After a long hiatus in the stock market, investors are being re-introduced to pain – not just to a stock market where values bounce up and down a lot, but to account values that can slide lower, week by week and month by month. These losses hurt. Despite the positive fundamentals of strong corporate earnings and low unemployment, concerns about the pace of Federal Reserve interest rate increases, Brexit, trade tensions with China, and fears about growth stalling and the economy shrinking (recession) are weighing on the markets. And all of these major asset categories – even bonds - are down so far this year (Jan. 1 – Dec. 18, 2018):
S&P 500 (500 largest publicly traded companies): -2.94%
Dow Jones Industrial Average (30 large companies): -2.04%
Russell 2000 (Small U.S. Stocks): -9.21%
MSCI EAFE (International Developed Stocks): -13.24%
MSCI Emerging Markets (Emerging Markets Stocks): -16.87%
Barclays Aggregate Bond Index (Broad Based Bond Index): -0.48%
Obviously, the future of the stock market is not predictable. The knee jerk reaction to “get out” is tempting, but has been wrong countless times when markets dropped (sometimes for a few minutes or hours; sometimes for literally years) but then recovered and rose to new highs. Stock market success is earned in times like these. As frustrating as investment declines can be, these market declines remind us why the discussions of risk, goals, and our time frame for investing that we have with clients are so important. They allow us to invest up front in such a way that when we’re looking at a statement showing the inevitable short-term losses that investing will at times deliver – we can take a deep breath and relax. We prepared for this.

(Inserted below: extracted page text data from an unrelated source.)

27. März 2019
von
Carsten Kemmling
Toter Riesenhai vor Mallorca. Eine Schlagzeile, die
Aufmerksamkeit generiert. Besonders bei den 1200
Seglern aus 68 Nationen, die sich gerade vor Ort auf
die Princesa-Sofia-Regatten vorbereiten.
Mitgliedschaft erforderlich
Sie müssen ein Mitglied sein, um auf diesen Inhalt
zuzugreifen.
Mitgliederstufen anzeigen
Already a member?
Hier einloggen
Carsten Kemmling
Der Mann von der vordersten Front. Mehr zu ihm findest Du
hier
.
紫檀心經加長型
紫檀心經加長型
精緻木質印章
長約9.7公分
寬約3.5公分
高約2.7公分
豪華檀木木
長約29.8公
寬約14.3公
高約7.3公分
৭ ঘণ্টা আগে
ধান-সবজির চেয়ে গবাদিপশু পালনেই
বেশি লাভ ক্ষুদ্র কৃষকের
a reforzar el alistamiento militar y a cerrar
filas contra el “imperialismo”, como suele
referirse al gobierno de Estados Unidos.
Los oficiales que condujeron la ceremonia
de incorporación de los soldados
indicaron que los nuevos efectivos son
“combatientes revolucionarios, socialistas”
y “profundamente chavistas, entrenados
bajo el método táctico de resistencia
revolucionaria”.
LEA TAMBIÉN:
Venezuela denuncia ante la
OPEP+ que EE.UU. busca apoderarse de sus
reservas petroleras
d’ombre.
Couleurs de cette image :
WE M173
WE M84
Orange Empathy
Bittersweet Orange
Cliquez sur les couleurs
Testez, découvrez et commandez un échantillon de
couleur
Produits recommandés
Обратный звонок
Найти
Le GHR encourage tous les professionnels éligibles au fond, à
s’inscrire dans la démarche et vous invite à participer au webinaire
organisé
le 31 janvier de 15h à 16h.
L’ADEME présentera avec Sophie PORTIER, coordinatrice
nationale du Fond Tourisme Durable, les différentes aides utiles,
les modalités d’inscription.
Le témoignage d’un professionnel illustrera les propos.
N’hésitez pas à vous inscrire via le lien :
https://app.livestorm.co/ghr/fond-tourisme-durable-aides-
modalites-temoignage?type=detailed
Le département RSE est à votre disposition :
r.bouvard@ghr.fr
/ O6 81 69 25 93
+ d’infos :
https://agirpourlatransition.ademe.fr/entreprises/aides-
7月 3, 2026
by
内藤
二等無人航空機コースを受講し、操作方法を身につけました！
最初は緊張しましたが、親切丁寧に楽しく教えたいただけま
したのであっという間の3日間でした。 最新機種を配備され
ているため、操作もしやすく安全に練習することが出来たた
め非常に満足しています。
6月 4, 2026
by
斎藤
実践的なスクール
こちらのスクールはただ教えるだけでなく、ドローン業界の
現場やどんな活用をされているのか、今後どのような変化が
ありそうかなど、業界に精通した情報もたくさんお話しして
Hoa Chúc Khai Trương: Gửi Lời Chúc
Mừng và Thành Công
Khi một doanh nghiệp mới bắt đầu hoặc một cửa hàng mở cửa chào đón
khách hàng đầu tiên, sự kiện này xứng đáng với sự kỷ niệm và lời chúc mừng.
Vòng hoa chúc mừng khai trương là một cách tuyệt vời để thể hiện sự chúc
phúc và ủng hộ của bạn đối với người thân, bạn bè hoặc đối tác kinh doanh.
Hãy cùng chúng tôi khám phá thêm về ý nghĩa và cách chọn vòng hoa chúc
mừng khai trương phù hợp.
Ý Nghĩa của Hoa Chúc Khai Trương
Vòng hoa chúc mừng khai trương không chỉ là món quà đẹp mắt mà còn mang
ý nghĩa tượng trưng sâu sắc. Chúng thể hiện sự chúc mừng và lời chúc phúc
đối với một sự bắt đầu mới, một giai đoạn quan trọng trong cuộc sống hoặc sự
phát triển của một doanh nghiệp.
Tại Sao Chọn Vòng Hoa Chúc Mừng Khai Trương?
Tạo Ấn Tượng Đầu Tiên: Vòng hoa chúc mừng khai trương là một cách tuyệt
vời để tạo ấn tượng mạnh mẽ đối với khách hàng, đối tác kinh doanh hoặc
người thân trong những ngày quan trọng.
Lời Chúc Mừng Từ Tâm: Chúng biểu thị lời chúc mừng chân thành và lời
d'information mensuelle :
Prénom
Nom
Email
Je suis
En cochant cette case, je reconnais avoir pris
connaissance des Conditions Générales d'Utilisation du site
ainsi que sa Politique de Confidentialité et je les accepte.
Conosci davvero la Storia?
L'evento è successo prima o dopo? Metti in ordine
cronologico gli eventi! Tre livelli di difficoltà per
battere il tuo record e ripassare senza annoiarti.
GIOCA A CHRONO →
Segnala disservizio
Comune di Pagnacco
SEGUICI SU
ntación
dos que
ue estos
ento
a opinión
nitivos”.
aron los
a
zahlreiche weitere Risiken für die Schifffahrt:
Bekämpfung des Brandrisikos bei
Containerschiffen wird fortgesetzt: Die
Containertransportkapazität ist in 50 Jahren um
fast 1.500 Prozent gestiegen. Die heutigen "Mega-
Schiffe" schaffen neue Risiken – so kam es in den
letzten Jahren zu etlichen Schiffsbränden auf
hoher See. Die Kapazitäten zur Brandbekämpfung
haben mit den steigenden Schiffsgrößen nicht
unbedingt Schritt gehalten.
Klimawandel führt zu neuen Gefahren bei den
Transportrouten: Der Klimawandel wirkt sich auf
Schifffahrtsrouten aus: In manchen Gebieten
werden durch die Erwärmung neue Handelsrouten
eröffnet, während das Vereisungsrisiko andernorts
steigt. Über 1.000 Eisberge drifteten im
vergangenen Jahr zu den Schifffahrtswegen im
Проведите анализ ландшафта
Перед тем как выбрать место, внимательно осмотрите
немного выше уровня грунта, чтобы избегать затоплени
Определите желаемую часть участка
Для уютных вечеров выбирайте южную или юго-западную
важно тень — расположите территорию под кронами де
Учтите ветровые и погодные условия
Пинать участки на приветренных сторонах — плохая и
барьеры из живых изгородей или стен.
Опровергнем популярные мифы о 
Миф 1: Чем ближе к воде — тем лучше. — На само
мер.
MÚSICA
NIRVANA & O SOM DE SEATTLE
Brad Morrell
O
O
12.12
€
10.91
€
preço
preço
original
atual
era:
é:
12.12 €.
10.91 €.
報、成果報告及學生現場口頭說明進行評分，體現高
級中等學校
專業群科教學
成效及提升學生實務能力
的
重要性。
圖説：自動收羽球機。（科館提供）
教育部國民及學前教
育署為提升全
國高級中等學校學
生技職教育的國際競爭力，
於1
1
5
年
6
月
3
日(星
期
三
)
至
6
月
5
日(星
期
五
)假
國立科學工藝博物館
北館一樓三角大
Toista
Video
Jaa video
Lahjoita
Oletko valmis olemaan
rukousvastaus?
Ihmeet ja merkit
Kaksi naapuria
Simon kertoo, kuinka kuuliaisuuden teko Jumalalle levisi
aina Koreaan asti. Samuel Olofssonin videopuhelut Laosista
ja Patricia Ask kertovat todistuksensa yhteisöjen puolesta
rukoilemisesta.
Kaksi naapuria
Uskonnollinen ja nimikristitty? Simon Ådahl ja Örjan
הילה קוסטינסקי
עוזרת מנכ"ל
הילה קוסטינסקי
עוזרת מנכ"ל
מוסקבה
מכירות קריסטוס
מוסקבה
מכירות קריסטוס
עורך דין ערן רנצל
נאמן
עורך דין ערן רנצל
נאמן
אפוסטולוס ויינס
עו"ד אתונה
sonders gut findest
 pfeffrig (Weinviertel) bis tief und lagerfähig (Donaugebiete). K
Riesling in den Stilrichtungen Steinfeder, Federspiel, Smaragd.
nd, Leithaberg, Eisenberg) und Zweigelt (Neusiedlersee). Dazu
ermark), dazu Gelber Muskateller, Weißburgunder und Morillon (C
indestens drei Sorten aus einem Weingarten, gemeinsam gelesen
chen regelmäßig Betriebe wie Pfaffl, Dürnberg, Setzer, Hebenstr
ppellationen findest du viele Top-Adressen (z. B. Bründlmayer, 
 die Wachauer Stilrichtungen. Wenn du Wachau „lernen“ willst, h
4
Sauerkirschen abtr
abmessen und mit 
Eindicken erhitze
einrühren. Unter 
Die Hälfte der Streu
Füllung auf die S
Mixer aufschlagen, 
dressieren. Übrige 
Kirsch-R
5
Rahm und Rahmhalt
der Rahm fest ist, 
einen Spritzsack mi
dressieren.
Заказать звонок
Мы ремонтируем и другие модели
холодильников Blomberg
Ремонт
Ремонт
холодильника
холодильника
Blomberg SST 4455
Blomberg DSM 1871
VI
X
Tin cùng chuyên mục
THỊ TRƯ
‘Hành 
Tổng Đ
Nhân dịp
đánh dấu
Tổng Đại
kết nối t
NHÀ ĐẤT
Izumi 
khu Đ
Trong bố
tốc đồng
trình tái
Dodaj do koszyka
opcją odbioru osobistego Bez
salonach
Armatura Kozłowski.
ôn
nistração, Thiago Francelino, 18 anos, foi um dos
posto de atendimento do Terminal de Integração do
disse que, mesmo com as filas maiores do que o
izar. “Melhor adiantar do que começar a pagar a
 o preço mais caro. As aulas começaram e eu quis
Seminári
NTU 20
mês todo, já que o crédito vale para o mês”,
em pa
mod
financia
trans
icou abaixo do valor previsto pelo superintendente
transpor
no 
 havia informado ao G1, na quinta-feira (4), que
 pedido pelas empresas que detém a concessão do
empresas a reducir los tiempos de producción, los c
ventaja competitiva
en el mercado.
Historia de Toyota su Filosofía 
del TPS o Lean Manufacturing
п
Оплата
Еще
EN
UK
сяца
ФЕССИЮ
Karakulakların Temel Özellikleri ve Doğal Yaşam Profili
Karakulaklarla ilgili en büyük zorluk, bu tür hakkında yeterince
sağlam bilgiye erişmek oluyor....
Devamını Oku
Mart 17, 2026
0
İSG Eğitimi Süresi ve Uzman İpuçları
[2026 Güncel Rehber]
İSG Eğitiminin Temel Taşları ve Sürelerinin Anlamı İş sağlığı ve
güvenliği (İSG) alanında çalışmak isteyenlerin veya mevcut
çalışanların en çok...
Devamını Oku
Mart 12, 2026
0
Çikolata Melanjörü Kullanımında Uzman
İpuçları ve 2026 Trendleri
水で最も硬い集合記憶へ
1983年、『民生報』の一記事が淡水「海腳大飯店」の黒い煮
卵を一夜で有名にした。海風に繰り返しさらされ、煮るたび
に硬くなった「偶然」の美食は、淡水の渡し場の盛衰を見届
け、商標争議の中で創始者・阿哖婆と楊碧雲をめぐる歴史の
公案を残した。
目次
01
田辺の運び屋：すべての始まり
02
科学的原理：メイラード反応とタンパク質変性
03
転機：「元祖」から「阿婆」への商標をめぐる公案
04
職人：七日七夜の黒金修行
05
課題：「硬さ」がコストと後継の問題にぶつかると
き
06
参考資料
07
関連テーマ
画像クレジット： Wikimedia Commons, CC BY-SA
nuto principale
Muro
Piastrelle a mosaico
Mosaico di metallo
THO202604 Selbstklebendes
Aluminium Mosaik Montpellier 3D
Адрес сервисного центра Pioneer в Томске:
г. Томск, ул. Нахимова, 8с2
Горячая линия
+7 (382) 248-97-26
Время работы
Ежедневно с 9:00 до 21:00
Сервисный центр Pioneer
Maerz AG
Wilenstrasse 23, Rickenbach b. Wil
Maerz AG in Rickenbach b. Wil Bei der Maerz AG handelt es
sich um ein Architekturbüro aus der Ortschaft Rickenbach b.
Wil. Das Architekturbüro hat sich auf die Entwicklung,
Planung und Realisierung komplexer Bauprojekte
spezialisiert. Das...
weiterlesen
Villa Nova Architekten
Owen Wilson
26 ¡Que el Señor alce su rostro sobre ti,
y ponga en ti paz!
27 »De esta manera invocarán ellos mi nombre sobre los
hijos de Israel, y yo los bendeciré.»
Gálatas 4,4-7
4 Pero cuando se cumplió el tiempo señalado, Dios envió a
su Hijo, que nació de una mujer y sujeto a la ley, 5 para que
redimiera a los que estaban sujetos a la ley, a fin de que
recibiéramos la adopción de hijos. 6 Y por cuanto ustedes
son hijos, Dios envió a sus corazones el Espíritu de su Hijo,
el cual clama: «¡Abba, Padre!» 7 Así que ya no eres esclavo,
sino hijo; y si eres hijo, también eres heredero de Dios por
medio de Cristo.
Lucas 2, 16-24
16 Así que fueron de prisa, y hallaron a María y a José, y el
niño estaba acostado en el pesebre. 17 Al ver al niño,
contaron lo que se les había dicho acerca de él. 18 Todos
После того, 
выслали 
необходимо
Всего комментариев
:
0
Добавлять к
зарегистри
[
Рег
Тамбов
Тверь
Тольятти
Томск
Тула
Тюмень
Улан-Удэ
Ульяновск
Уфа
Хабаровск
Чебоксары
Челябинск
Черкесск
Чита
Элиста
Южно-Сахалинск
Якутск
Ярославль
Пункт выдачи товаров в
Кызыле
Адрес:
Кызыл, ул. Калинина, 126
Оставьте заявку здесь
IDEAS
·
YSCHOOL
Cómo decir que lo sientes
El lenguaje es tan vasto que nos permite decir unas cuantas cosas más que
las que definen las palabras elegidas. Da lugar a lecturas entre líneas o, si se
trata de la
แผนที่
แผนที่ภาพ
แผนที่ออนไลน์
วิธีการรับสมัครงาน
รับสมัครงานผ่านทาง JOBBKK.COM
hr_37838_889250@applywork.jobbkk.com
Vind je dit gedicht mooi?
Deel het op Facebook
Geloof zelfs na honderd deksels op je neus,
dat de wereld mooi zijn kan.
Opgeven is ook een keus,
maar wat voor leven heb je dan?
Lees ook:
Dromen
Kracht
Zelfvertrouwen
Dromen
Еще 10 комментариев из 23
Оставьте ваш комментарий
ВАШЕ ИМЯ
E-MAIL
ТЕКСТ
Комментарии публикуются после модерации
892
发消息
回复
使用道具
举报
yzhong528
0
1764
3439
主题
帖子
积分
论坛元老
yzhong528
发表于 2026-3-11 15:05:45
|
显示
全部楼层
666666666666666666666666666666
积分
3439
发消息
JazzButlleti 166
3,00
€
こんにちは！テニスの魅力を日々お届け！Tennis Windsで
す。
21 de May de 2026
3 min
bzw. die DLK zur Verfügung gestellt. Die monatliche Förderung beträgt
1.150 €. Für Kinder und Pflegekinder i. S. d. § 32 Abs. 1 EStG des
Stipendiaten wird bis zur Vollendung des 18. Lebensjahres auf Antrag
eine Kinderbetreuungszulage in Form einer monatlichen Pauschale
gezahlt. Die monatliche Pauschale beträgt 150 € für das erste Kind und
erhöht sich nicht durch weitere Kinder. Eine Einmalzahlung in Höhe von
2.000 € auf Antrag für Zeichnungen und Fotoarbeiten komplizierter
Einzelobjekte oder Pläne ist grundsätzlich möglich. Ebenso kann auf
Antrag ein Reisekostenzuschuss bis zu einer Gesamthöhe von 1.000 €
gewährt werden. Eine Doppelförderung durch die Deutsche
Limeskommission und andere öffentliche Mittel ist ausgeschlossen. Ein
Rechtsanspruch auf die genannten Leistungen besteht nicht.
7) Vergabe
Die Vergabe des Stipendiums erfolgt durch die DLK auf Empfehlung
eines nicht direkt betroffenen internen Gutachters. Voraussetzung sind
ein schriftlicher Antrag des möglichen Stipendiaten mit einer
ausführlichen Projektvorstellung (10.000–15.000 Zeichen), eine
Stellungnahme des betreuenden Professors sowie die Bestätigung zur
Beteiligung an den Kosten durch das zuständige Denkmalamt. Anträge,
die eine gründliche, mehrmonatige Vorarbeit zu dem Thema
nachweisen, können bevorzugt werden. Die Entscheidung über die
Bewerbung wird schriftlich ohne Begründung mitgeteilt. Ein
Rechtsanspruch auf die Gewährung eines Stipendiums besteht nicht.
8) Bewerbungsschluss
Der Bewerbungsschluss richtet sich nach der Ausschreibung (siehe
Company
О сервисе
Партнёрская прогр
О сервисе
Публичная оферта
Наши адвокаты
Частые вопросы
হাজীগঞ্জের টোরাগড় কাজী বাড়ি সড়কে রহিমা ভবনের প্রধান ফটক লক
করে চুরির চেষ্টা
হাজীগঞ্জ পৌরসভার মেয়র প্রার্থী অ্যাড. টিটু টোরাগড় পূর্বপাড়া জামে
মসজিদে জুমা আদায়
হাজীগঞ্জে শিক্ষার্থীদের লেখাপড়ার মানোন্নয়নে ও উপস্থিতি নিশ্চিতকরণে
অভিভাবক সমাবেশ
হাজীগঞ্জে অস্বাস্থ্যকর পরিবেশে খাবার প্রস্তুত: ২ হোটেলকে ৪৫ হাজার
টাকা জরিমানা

As we approach year-end, we reflect on how it takes a lifetime of hard work and discipline to build a fortune. It takes years to build trust with your spouse, family, and friends; decades to raise a child; decades to pay off a mortgage; many years to build a good reputation. There is a risk in life and when investing, that during good times as our accomplishments mount or our account balance grows, we can get “too comfortable.” It is easy to take our progress for granted, and feelings of overconfidence or even pride can set in. C.S. Lewis writes “Pain is God’s megaphone to rouse a deaf world”. It is natural for us to take good times, good health, good weather, and smooth sailing for granted. Loss and pain are very good at humbling us, reminding us of where we came from, and instilling gratitude for all that we do have.
As we approach the holiday season, may the cold outside make us grateful for the warmth inside, the shortness of life create in us urgency to live with adventure and meaning, and that dip in our account balance cause us to reflect on how blessed we truly are. Call an old friend, help a neighbor, and let’s give of ourselves in new and meaningful ways. Have a blessed holiday.